Trop tard. Je grimaçais en éloignant le verre de moi.

— Mais je vais pas boire ça ! Ça a une odeur infecte !

— Goûte, je suis sûr que tu vas aimer.

— Hors de question.

— Allez, pour me faire plaisir.

Je le fixais un instant et après un long soupir, ramenais le verre à mes lèvres en prenant soin de me boucher le nez cette fois-ci.

Le liquide coula dans ma gorge et rapidement, un arrière goût horrible s'empara de ma bouche.

Je grimaçais à nouveau alors que Cem éclatait déjà de rire, en jetant le contenu de son propre verre dans l'évier. Il allait le regretter.

Je m'approchais dangereusement de lui mais je me stoppais. Une chose gluante coulait le long de mes cheveux, et quand la partie jaune de l'œuf s'écrasa sur le sol, ma main se portait automatiquement à mes cheveux. La bouche ouverte, les yeux exorbités, j'étais outrée.

Mais alors que je m'apprêtais à avancer pour prendre ma vengeance, mon corps vacilla et sans que je ne puisse l'empêcher, je tombais déjà en arrière. Ma pommette rencontra durement le coin d'un meuble pendant ma chute et je finis par m'écraser disgracieusement au sol.

— Oh mince, tu saignes, déclara Cem en s'accroupissant à ma hauteur alors que je restais clouée au sol.

— Tu vas me le payer Cem.

Il ne riait plus. Il ne riait plus du tout. Il était seulement inquiet et regrettait profondément sa mauvaise blague.

Avec son aide, je me hissai sur mes jambes et il m'assit sur un tabouret de la cuisine.

— Tu aurais pu me rattraper au moins, lâchai-je, moqueuse.

— Désolé... Je peux t'embrasser ?

— Il fallait vraiment que tu choisisses juste ce moment ?

— J-je...

— C'est bon, vas-y.

Il se rapprocha un peu plus de moi en hochant la tête. Il me fixa pendant de longues minutes, n'osant sûrement pas sauter le pas et finalement, je lui apportai mon aide.
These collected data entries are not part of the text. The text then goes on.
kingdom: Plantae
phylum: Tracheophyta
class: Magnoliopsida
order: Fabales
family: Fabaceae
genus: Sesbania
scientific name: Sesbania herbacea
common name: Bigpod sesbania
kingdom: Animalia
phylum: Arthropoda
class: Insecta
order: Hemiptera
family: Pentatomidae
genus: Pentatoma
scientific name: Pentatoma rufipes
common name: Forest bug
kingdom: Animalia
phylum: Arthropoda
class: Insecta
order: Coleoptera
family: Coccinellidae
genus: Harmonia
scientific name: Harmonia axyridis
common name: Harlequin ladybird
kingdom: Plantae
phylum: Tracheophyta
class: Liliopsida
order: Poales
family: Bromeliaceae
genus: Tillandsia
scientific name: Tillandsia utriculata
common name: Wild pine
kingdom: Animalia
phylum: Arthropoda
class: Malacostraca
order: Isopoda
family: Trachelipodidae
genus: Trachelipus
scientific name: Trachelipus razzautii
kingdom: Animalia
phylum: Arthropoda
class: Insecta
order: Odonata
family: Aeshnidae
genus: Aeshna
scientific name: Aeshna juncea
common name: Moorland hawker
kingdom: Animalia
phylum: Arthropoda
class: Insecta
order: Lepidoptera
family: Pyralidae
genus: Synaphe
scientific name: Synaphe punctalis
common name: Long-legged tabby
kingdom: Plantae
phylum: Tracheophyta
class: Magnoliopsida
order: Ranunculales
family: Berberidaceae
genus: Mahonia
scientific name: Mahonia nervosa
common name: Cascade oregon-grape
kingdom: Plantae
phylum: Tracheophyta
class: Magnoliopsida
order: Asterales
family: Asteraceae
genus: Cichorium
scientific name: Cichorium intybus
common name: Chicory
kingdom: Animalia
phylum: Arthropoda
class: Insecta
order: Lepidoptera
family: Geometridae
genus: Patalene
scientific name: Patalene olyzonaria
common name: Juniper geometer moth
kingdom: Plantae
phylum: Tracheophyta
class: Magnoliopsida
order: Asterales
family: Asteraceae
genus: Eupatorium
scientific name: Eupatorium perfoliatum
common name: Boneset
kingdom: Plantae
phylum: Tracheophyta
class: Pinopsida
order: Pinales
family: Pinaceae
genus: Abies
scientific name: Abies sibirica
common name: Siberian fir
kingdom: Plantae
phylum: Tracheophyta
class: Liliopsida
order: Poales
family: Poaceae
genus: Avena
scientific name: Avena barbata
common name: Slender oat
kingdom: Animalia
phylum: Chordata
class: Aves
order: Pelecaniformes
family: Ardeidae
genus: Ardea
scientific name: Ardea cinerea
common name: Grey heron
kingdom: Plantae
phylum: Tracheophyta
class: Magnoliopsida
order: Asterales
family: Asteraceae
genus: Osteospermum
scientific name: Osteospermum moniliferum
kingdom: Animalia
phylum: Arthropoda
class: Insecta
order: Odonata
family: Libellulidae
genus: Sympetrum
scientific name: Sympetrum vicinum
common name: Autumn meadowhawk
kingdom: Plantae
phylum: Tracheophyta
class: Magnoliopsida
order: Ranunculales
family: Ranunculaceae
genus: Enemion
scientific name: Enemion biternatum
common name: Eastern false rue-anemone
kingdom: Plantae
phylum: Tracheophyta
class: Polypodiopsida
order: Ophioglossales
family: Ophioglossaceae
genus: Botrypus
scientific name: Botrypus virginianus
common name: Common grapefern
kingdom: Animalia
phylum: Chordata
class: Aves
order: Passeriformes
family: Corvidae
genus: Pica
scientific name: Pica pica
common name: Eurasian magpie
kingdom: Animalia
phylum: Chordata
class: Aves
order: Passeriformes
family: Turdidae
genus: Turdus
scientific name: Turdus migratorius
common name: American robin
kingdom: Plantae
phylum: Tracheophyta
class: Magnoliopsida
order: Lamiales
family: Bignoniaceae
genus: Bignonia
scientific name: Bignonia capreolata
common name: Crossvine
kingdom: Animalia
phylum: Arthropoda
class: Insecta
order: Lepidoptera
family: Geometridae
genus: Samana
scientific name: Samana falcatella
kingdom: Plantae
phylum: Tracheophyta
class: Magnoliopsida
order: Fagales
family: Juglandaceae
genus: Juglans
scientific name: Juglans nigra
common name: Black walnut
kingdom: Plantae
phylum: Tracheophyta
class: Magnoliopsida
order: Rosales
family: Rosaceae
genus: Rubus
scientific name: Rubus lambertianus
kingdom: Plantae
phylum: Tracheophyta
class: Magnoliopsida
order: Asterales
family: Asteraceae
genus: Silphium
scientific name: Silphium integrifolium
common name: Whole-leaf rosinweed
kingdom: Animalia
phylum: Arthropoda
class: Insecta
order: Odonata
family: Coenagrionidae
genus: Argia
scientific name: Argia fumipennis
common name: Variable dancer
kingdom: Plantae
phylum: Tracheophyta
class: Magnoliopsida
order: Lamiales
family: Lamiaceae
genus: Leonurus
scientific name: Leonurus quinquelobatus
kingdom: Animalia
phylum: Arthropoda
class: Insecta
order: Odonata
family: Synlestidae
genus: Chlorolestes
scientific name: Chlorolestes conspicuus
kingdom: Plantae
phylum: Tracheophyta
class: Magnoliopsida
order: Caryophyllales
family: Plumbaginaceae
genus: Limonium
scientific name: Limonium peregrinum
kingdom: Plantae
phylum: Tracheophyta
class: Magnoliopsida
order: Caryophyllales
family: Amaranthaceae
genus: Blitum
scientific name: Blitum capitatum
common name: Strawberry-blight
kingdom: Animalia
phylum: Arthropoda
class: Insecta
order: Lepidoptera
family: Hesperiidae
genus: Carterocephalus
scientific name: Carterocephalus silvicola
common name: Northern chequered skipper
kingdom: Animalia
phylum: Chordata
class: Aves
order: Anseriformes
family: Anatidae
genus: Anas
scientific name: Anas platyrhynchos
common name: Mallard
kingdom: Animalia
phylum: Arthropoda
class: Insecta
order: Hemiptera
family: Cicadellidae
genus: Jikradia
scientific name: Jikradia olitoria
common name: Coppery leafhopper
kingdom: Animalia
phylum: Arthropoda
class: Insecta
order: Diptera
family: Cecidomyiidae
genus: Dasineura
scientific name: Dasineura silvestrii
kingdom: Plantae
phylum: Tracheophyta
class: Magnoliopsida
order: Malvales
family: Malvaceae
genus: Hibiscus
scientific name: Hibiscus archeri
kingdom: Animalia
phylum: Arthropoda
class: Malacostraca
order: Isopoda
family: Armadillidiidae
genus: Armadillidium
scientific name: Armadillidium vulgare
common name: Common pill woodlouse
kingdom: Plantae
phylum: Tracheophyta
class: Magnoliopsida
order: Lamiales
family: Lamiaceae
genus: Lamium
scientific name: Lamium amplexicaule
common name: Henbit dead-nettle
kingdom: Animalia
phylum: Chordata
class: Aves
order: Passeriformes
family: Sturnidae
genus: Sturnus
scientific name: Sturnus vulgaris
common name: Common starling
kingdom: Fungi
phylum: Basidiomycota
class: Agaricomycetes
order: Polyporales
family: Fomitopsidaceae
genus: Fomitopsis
Ma main glissa dans sa nuque et je le ramenai contre moi. Ses lèvres rencontrèrent assez brusquement les miennes. Et ce fut le pire baiser de ma vie, sans mentir. Non pas parce qu'il ne savait absolument pas embrasser, mais parce que, entre l'arrière goût du jus de du-machin, celui du sang qui coulait de ma pommette, et celui de l'œuf qui dégoulinait le long de mes joues, s'introduisant dans ma bouche, j'en eus presque envie de vomir.

Je m'écartai rapidement, reprenant un regard dur.

— Attend-toi à ce que je me venges Cem, tu ne vas pas t'en sortir comme ça. N'oublie pas que la vengeance est un plat qui se mange froid, avisai-je en quittant déjà mon tabouret pour remonter à l'étage.

— Où sont les serviettes ?! criai-je alors qu'il était resté en bas.

— Dans l'armoire de la salle de bain.